Drop the Dust, Flinders University Art Museum, City Gallery 2010
The works re-present geological, biological and cultural accumulations with a sprinkling of star dust. (“This stuff, still holding its ancient grains of primordial stardust, settles on Earth at a rate of one magical speck per square meter per day. Hannah Holmes, The Secret Life of Dust, publ. John Wiley & Sons Inc. 2001)
The story of Dust ranges from the cosmos to the kitchen to the invisible and infinitely small. The exhibition works refer to the highly visible 2009 dust storm that swept up the ancient sands in the centre of Australia. Other works refer to domestic environments whose dust reveals the secret life of the inhabitants. And one work refers to possible pre-life forms in the cosmos that in reality are infinitely small, but are presented here in macro-scale.

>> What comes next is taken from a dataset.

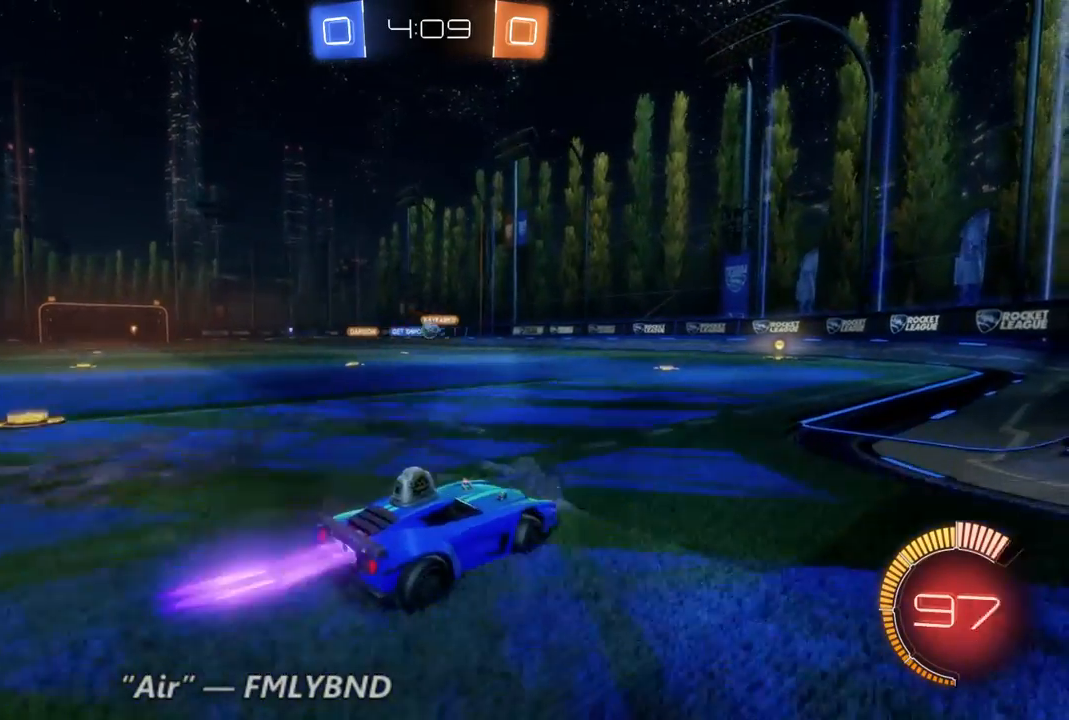
{"dt_ms": 500, "buttons": ["B", "R2"], "left_stick": "up-left", "right_stick": "center", "events": [[67, "left_stick", "center"], [167, "B", "up"], [333, "B", "down"], [433, "left_stick", "up-left"]]}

The current study of Dust raises comparisons of structure and conglomeration - of how formal design and random collection interconnect in a continual process. The materials for the arworks are all originally dusts and sands; they are particle board, collected house dusts, powdered graphite, mineral powders, 100% rag paper, sand and constructed forms in mild steel with silver brazing.
The meaning of mortality is explored.
Drop the Dust: GEMS detail 1 2010 shattered glass variable dimensions. Photo Grant Hancock
Glass Embedded with Minerals and Sulphides ie GEMS are part of cosmic dust. Reference is made to the spontaneous collection of dust particles into patterns. A pre-life form.